Lindsey Metz inspires her students through education and community service
For the past thirteen years of her teaching career, 2007 Family and Consumer Sciences Education alumna Lindsey Metz has shared her passion for family and consumer sciences with her students both in and out of the classroom.
In her current role as an education and training instructor and Family Career and Community Leaders of America (FCCLA) advisor at Hollenstein Career and Technology Center at Eagle Mountain Saginaw ISD, Lindsey teaches upper-level education and training pathway courses.
In these courses, high school students are allowed to demonstrate their understanding of child development, along with teaching practices at the local elementary and middle schools. Lindsey also furthers their knowledge and skills in the classroom by teaching effective classroom management strategies, engaging lesson planning, and many other professional skills to help them be successful in their field site assignments.

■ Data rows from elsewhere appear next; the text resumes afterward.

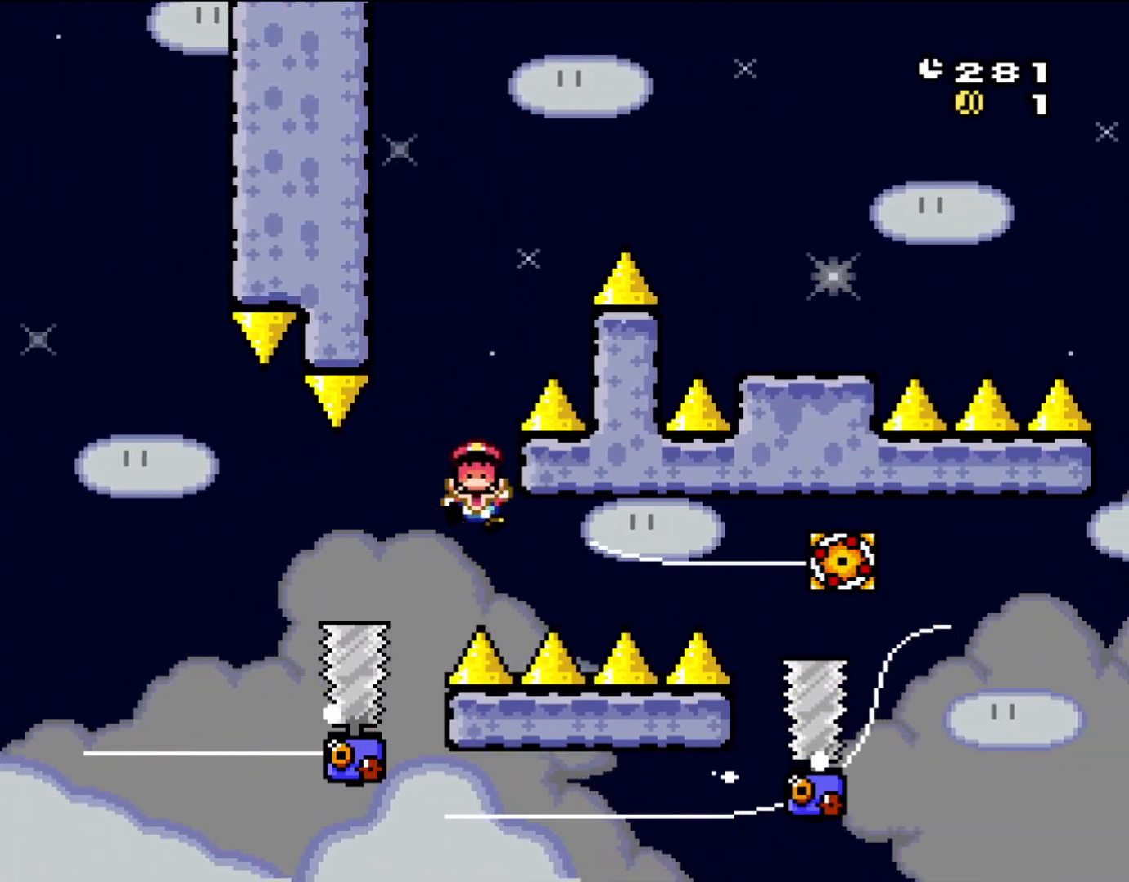
{"dt_ms": 500, "buttons": [], "events": []}
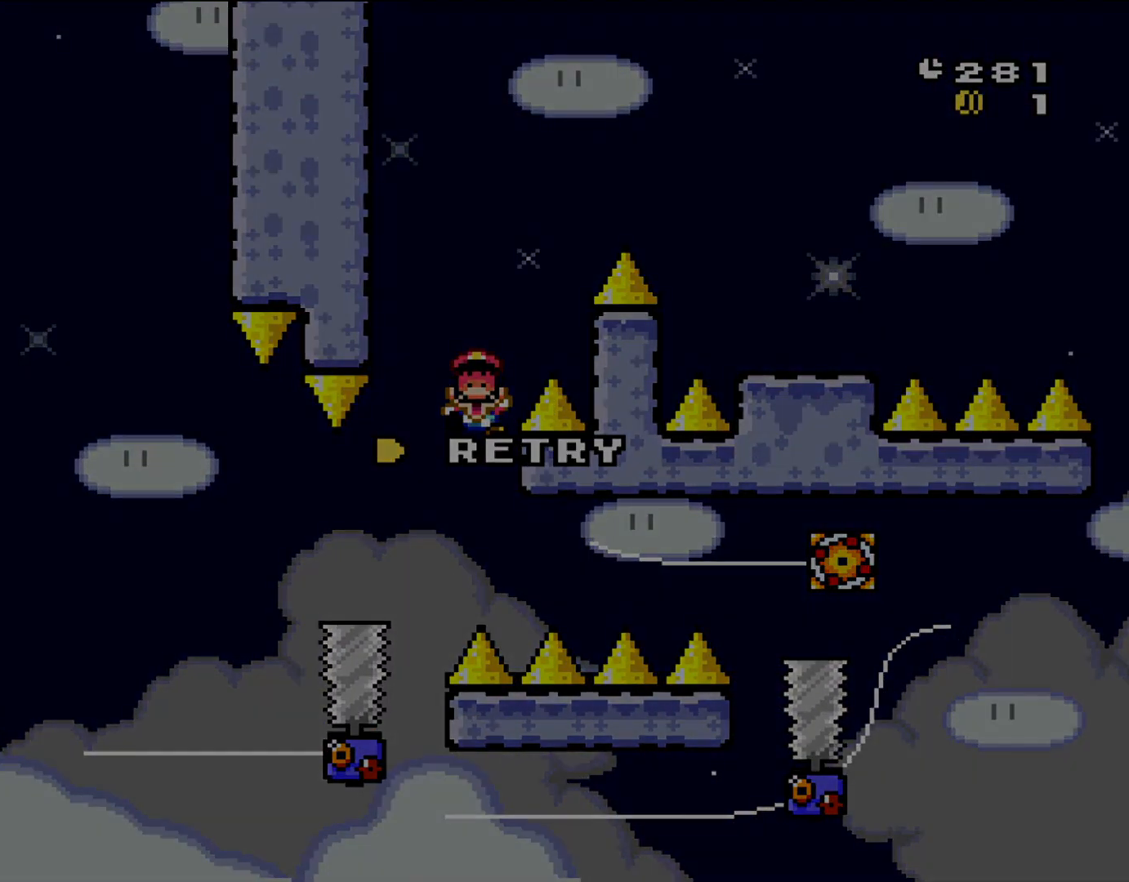
{"dt_ms": 500, "buttons": [], "events": []}
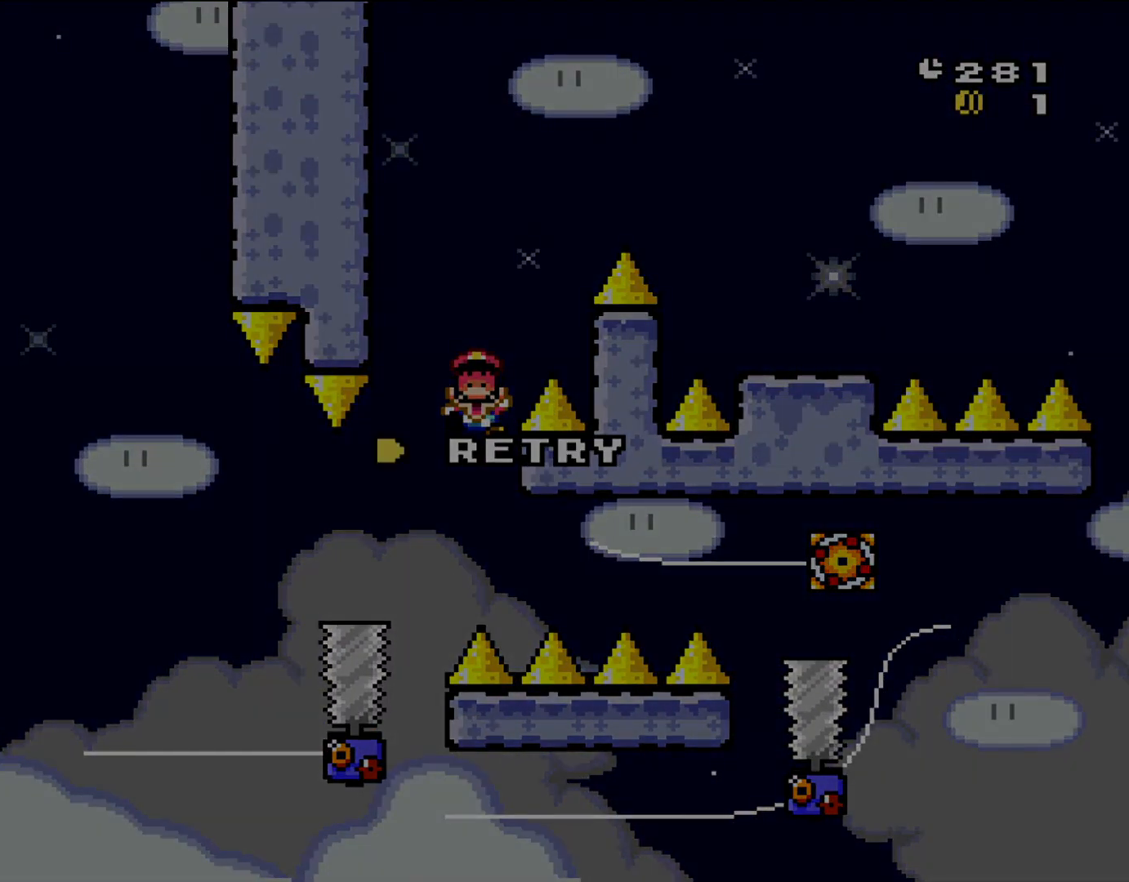
{"dt_ms": 500, "buttons": [], "events": []}
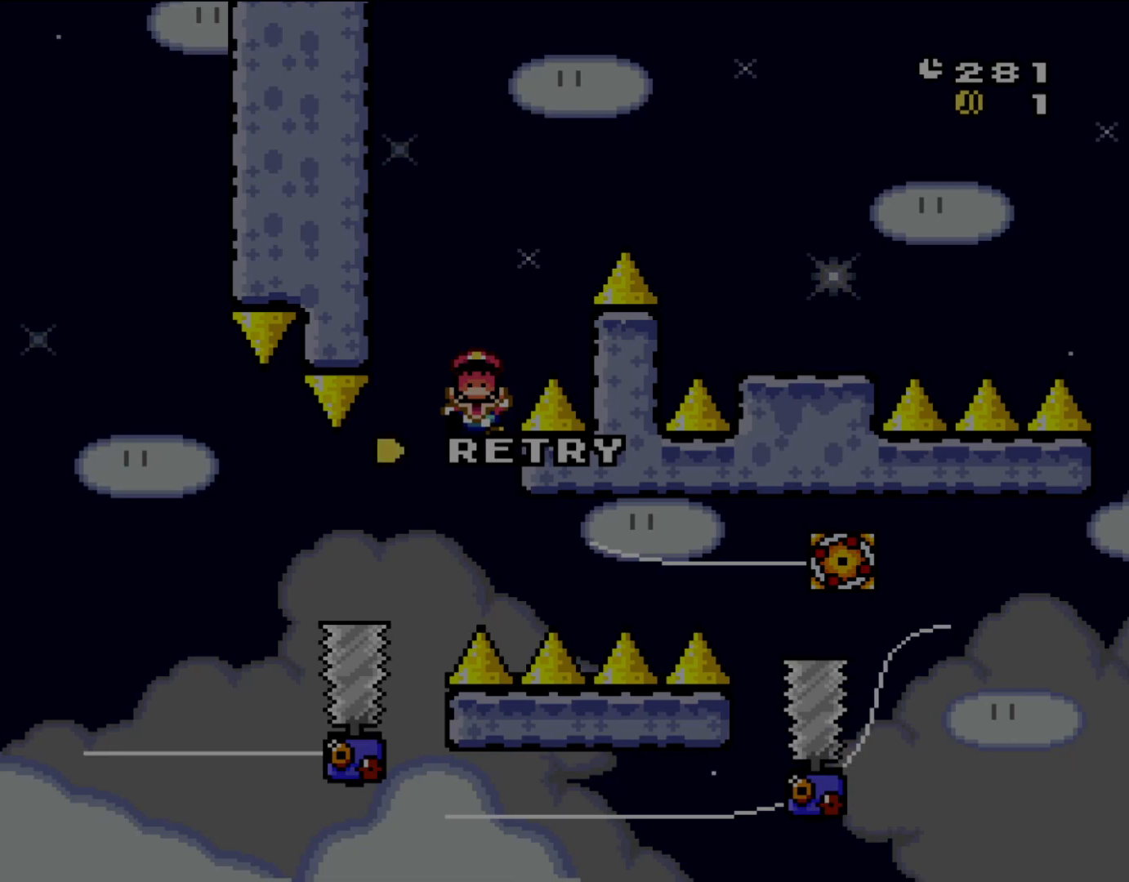
{"dt_ms": 500, "buttons": [], "events": []}
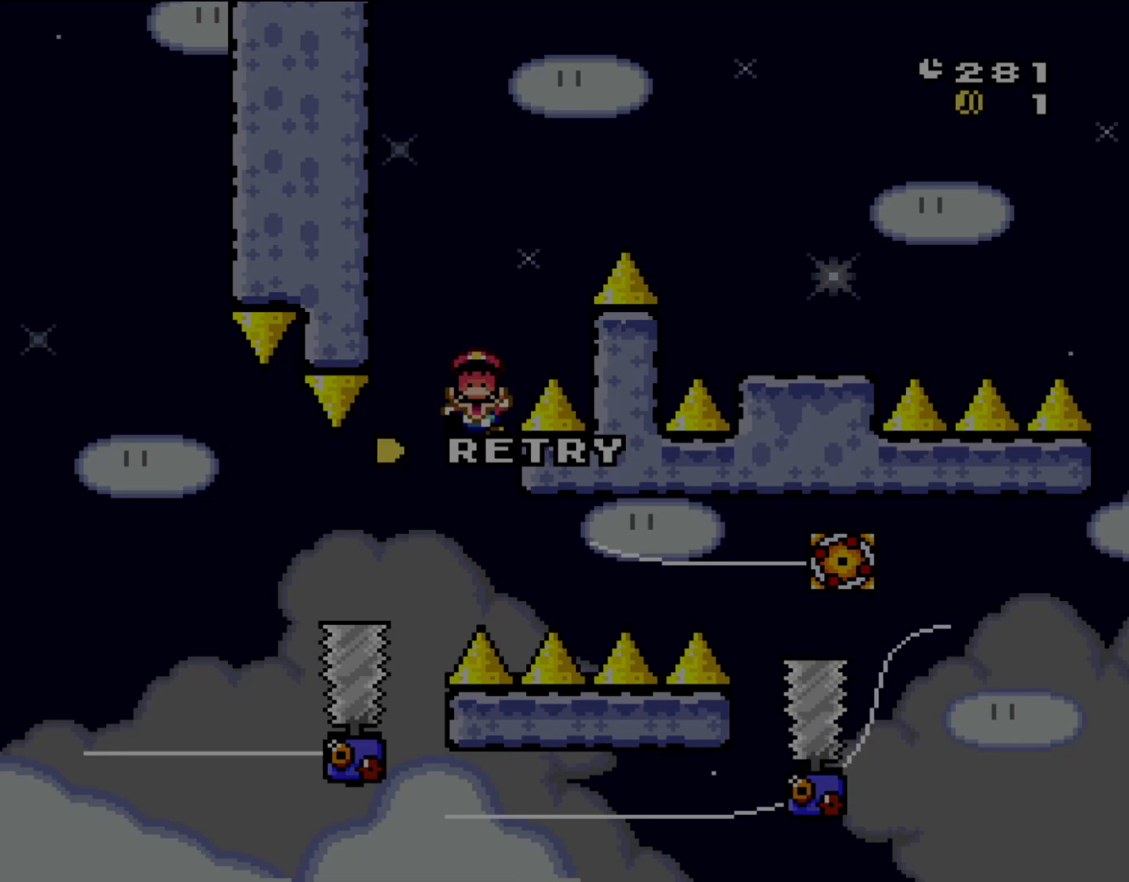
{"dt_ms": 500, "buttons": [], "events": []}
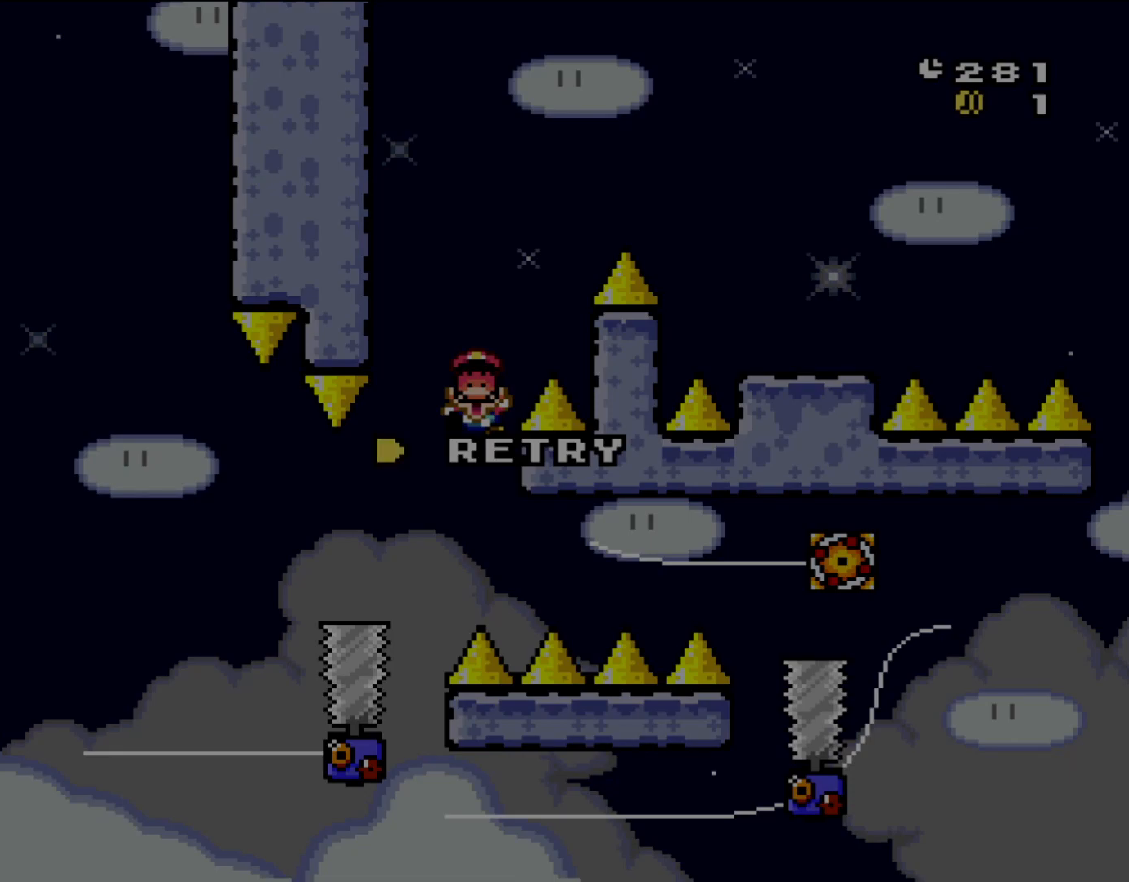
{"dt_ms": 500, "buttons": [], "events": []}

"I help students to build portfolios displaying their professional growth as they move through the program," Lindsey said. "I love working in my current role because I believe that there is no greater opportunity to positively influence the lives of others than to help inspire and support future educators, who will in turn make a difference in the lives of their students someday."
As an FCCLA advisor, Lindsey prepares her students for Competitive Star Events related to education and training, where they research and job shadow others in their prospective careers and plan and teach lessons in our schools and at competitions. In the past six years, Lindsey has taken 37 students to compete at the Texas FCCLA State Meeting, with seven students advancing to the National Leadership Conference, and with three placing first or second in the nation in their events. While the student success at competitions is exciting, Lyndsey says the growth she sees in her students is the most rewarding.
"I have seen a student go from rarely speaking in class their first year to presiding as President over our district banquet, speaking in front of over 100 people with poise and confidence," Lindsey said. "Being an FCCLA advisor is rewarding because the lessons students learn in leadership, teamwork, and communication help them grow as people; many students have reached out after graduation and shared how valuable these skills were in preparing them for their future."
FCCLA isn't just about competitions. Lindsey said that in the past six years as an advisor, she has also helped her students plan and implement many projects within their community. One of the most impactful being their continued partnering with the local Life Skills program, planning events for students with special needs.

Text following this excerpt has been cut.